Apa itu Logistic Regression?

Logistic regression (LR) biasanya digunakan untuk menghitung probabilitas suatu peristiwa yang terjadi. Analisis regresi logistik dilakukan dengan memasukkan data ke kurva logistik fungsi regresi logit. Variabel input (variabel prediktor) dapat berupa angka atau kategoris (variabel input dummy).

LR sering disebut regresi logit, model logistik, atau regresi logit.

Menggunakan Regresi Logistik

Regresi logistik digunakan dalam ilmu sosial dan medis. Misalnya, satu penggunaan medis LR dapat digunakan untuk memprediksi apakah seseorang akan mengalami stroke berdasarkan tinggi, berat badan, dan usia seseorang. Pemasar sering menggunakan regresi logistik untuk menghitung kemungkinan apakah seorang prospek akan membeli atau tidak.

Berikut adalah bagaimana perhitungan dilakukan (tanpa membuang banyak waktu pada teori):

Probabilitas peristiwa yang terjadi diberikan sebagai berikut:

P (X) = e ** L / (1 + e ** L)

Satu-satunya variabel dalam persamaan di atas adalah L. L disebut Logit. Rumus untuk L tergantung pada variabel input. Sebagai contoh regresi logistik, jika kami mencoba memprediksi kemungkinan pembelian prospek baru berdasarkan usia dan jenis kelamin calon pelanggan, maka persamaan untuk Logit (L) adalah sebagai berikut:

L adalah Logit dan L = Konstan + A * Usia + B * Jenis Kelamin

Kita harus menyelesaikan untuk Konstan, A, dan B. Setelah kita menyelesaikannya, kita telah menyelesaikan untuk L. L kemudian dapat dicolokkan ke persamaan probabilitas P (X) di atas dan kita memiliki probabilitas pembelian prospek.

Jadi, pertanyaannya adalah: Bagaimana kita memecahkan Konstan, A, dan B?

Kami kembali ke data pelanggan dan prospek awal kami. Kami telah mencatat usia, jenis kelamin, dan apakah setiap prospek dibeli untuk semua dari ratusan prospek kami sebelumnya. Untuk setiap prospek kami sebelumnya, kami membuat persamaan berikut:

P (X) ** Y * [ 1 – P(X) ]** (1-Y)

Y = 1 jika prospek dibeli dan Y = 0 jika prospek tidak membeli.

P (X) adalah persamaan probabilitas dan P (X) = e ** L / (1 + e ** L)

L adalah Logit dan L = Konstan + A * Usia + B * Jenis Kelamin

Persamaan P (X) ** Y * [ 1 – P(X) ]** (1-Y) dimaksimalkan ketika P (X) mendekati 1 (100%) ketika Y = 1 dan ketika P (X) mendekati 0 ketika Y = 0.

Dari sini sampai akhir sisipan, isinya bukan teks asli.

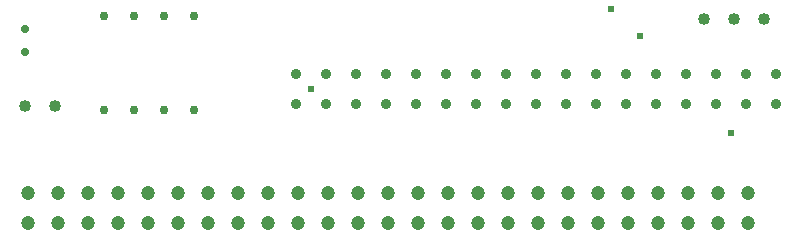
<source format=gbr>
G04 DesignSpark PCB Gerber Version 11.0 Build 5877*
%FSLAX35Y35*%
%MOIN*%
%ADD83C,0.02400*%
%ADD120C,0.02756*%
%ADD121C,0.02988*%
%ADD118C,0.03600*%
%ADD122C,0.04016*%
%ADD119C,0.04724*%
X0Y0D02*
D02*
D83*
X109318Y53117D03*
X209353Y79687D03*
X219043Y70935D03*
X249365Y38424D03*
D02*
D118*
X104317Y48022D03*
Y58022D03*
X114317Y48022D03*
Y58022D03*
X124317Y48022D03*
Y58022D03*
X134317Y48022D03*
Y58022D03*
X144317Y48022D03*
Y58022D03*
X154317Y48022D03*
Y58022D03*
X164317Y48022D03*
Y58022D03*
X174317Y48022D03*
Y58022D03*
X184317Y48022D03*
Y58022D03*
X194317Y48022D03*
Y58022D03*
X204317Y48022D03*
Y58022D03*
X214317Y48022D03*
Y58022D03*
X224317Y48022D03*
Y58022D03*
X234317Y48022D03*
Y58022D03*
X244317Y48022D03*
Y58022D03*
X254317Y48022D03*
Y58022D03*
X264317Y48022D03*
Y58022D03*
D02*
D119*
X15079Y8415D03*
Y18415D03*
X25079Y8415D03*
Y18415D03*
X35079Y8415D03*
Y18415D03*
X45079Y8415D03*
Y18415D03*
X55079Y8415D03*
Y18415D03*
X65079Y8415D03*
Y18415D03*
X75079Y8415D03*
Y18415D03*
X85079Y8415D03*
Y18415D03*
X95079Y8415D03*
Y18415D03*
X105079Y8415D03*
Y18415D03*
X115079Y8415D03*
Y18415D03*
X125079Y8415D03*
Y18415D03*
X135079Y8415D03*
Y18415D03*
X145079Y8415D03*
Y18415D03*
X155079Y8415D03*
Y18415D03*
X165079Y8415D03*
Y18415D03*
X175079Y8415D03*
Y18415D03*
X185079Y8415D03*
Y18415D03*
X195079Y8415D03*
Y18415D03*
X205079Y8415D03*
Y18415D03*
X215079Y8415D03*
Y18415D03*
X225079Y8415D03*
Y18415D03*
X235079Y8415D03*
Y18415D03*
X245079Y8415D03*
Y18415D03*
X255079Y8415D03*
Y18415D03*
D02*
D120*
X14141Y65435D03*
Y73309D03*
D02*
D121*
X40404Y46243D03*
Y77495D03*
X50404Y46243D03*
Y77495D03*
X60404Y46243D03*
Y77495D03*
X70404Y46243D03*
Y77495D03*
D02*
D122*
X14141Y47490D03*
X24141D03*
X240469Y76561D03*
X250469D03*
X260469D03*
X0Y0D02*
M02*

</source>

Pada akhirnya apa yang kita lakukan adalah menentukan Constant, A, dan B yang akan memaksimalkan jumlah dari semua P (X) ** Y * [ 1 – P(X) ]** (1-Y) persamaan yang telah kami hitung untuk setiap prospek sebelumnya.

Ini akan sulit dilakukan dengan tangan. Cara terbaik adalah menggunakan alat seperti Excel Solver. Bahkan Anda dapat mempertimbangkan Excel untuk menjadi perangkat lunak LR Anda. Video terlampir menunjukkan ini sedang dilakukan.

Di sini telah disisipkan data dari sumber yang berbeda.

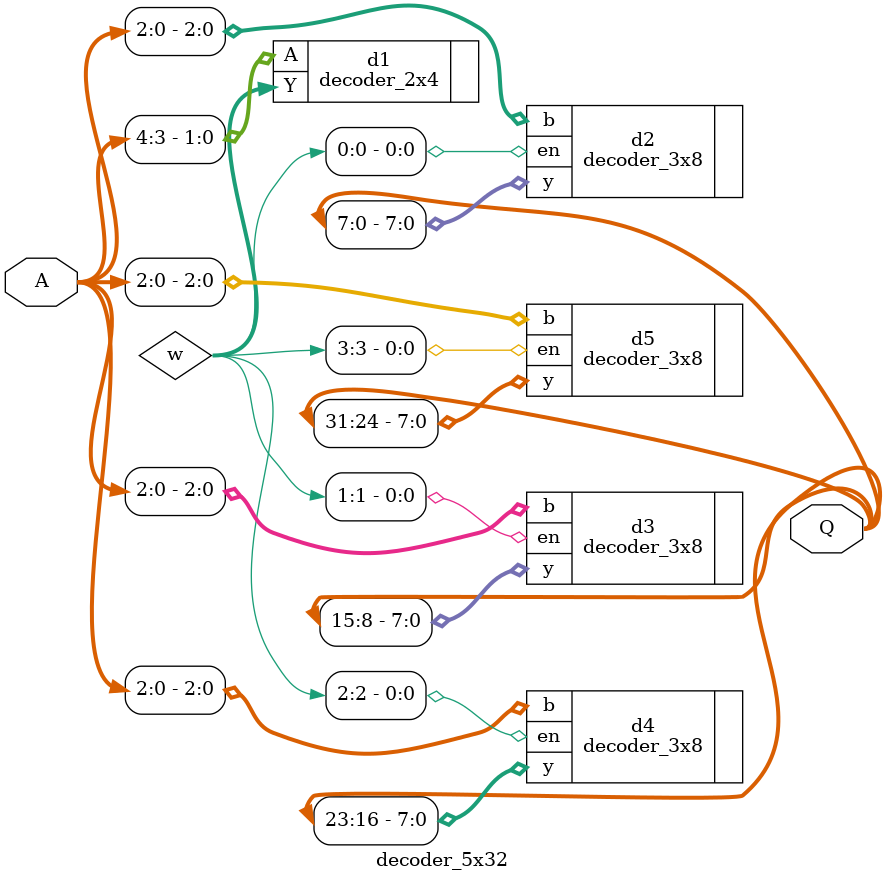
<source format=v>
module decoder_5x32 (A,Q);

input [4:0] A;
output [31:0] Q;
wire [3:0] w;

 
     decoder_2x4 d1 (.A(A[4:3]),.Y(w[3:0]));
     decoder_3x8 d2 (.b(A[2:0]),.en(w[0]),.y(Q[7:0]));
     decoder_3x8 d3 (.b(A[2:0]),.en(w[1]),.y(Q[15:8]));
     decoder_3x8 d4 (.b(A[2:0]),.en(w[2]),.y(Q[23:16]));
     decoder_3x8 d5 (.b(A[2:0]),.en(w[3]),.y(Q[31:24]));
    

endmodule 

</source>
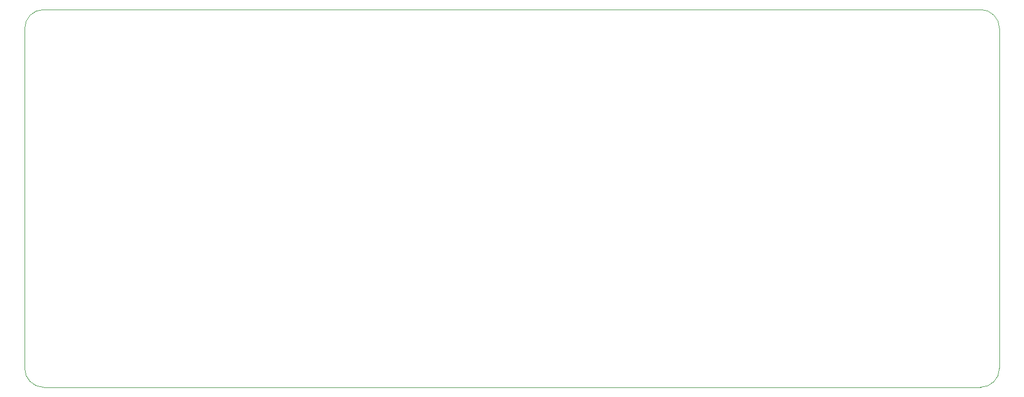
<source format=gbr>
G04 #@! TF.GenerationSoftware,KiCad,Pcbnew,(5.0.1-3-g963ef8bb5)*
G04 #@! TF.CreationDate,2019-03-25T10:55:27+01:00*
G04 #@! TF.ProjectId,Arm_stepper,41726D5F737465707065722E6B696361,rev?*
G04 #@! TF.SameCoordinates,Original*
G04 #@! TF.FileFunction,Profile,NP*
%FSLAX46Y46*%
G04 Gerber Fmt 4.6, Leading zero omitted, Abs format (unit mm)*
G04 Created by KiCad (PCBNEW (5.0.1-3-g963ef8bb5)) date 2019 March 25, Monday 10:55:27*
%MOMM*%
%LPD*%
G01*
G04 APERTURE LIST*
%ADD10C,0.100000*%
G04 APERTURE END LIST*
D10*
X41000000Y-156000000D02*
G75*
G02X38000000Y-153000000I0J3000000D01*
G01*
X38000000Y-99000000D02*
G75*
G02X41000000Y-96000000I3000000J0D01*
G01*
X192500000Y-153000000D02*
G75*
G02X189500000Y-156000000I-3000000J0D01*
G01*
X189500000Y-96000000D02*
G75*
G02X192500000Y-99000000I0J-3000000D01*
G01*
X148000000Y-156000000D02*
X189500000Y-156000000D01*
X148000000Y-96000000D02*
X189500000Y-96000000D01*
X148000000Y-96000000D02*
X41000000Y-96000000D01*
X192500000Y-153000000D02*
X192500000Y-99000000D01*
X41000000Y-156000000D02*
X148000000Y-156000000D01*
X38000000Y-99000000D02*
X38000000Y-153000000D01*
M02*

</source>
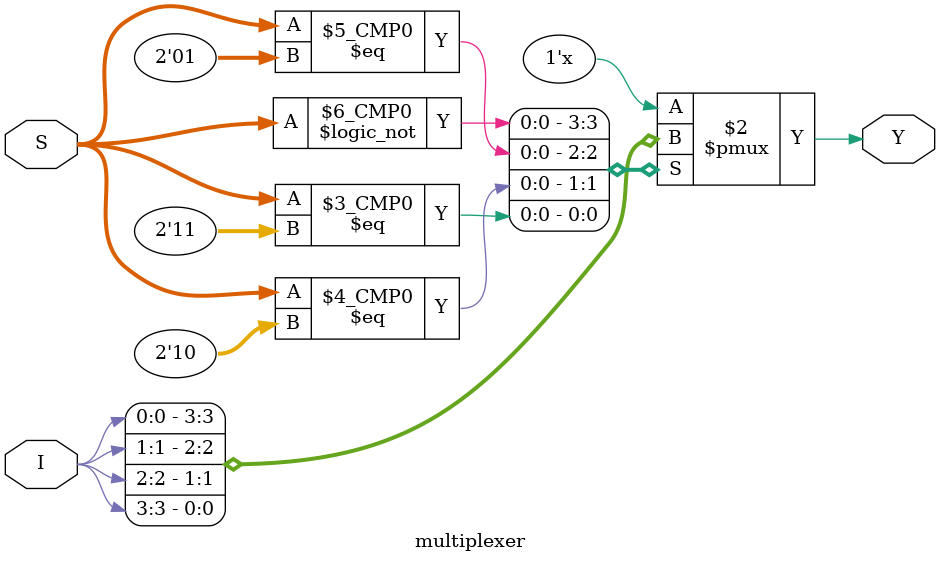
<source format=v>
module multiplexer (
    input [1:0] S,
    input [3:0] I,
    // output Y //use this if you're using assign statement
    output reg Y
);
//using assign statement
// assign Y = (~S[1]) & (~S[0]) & I[0] |(~S[1]) & (S[0]) & I[1] | (S[1]) & (~S[0]) & I[2] | (S[1]) & (S[0]) & I[3];

//using if statement
/*
always @ (*) 
    begin
        if (S == 2'b00)
            Y = I[0];
        else if (S == 2'b01)
            Y = I[1];
        else if (S == 2'b10)
            Y = I[2];
        else 
            Y = I[3];

    end

*/


//using case statement
always @ (*) 
    begin
        case (S)

            (2'b00) : Y = I[0];
            (2'b01) : Y = I[1];
            (2'b10) : Y = I[2];
            (2'b11) : Y = I[3];

            default : Y = 1'b0;

        endcase


    end

endmodule
</source>
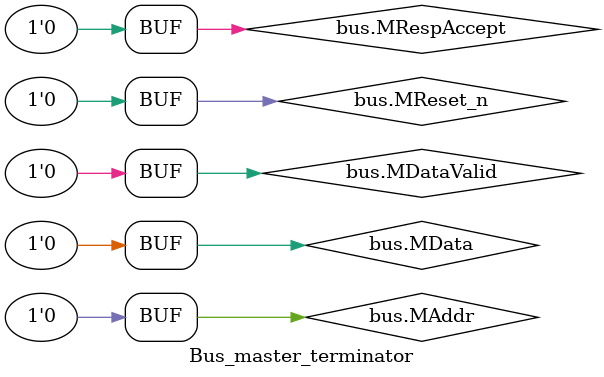
<source format=sv>
module Bus_master_terminator
  ( Bus_if.master bus );

  assign
    bus.MReset_n = 1'b0,
    bus.MCmd = Bus::IDLE,
    bus.MDataValid = 1'b0,
    bus.MData = '0,
    bus.MAddr = '0,
    bus.MRespAccept = 1'b0;


endmodule


// vim: expandtab ts=2 sw=2 softtabstop=2 smarttab:

</source>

Ketika Anda telah menemukan kombinasi ideal (Konstan, A, dan B) yang membuat P (X) yang paling akurat untuk sebanyak mungkin prospek sebelumnya, jumlah semua[P(X)**Y*[P(X)**Y*[ 1 – P(X) ]** (1-Y)]persamaan akan dimaksimalkan.

Setelah Anda menemukan bahwa Konstan, A, dan B yang memaksimalkan jumlah itu, Anda dapat memasukkan Konstan, A, dan B ke dalam persamaan Logit:

L = Konstan + A * Usia + B * Jenis Kelamin

Setelah ini, Anda memiliki Logit (L) yang benar, yang kemudian dapat dicolokkan ke dalam persamaan probabilitas: P (X) = e ** L / (1 + e ** L) dan Anda memiliki probabilitas paling akurat dari apakah Anda prospek baru akan membeli.

Blog saya memiliki artikel dengan video yang akan memperjelas bagaimana cara melakukan Logisitic Regression. Spreadsheet Excel dengan contoh kerja Regresi Logistik juga tersedia untuk diunduh dari artikel blog itu.

Kesimpulan

Regresi Logistik bukanlah analisis yang paling sederhana untuk dilakukan, tetapi bisa menjadi alat yang sangat berharga bagi pemasar.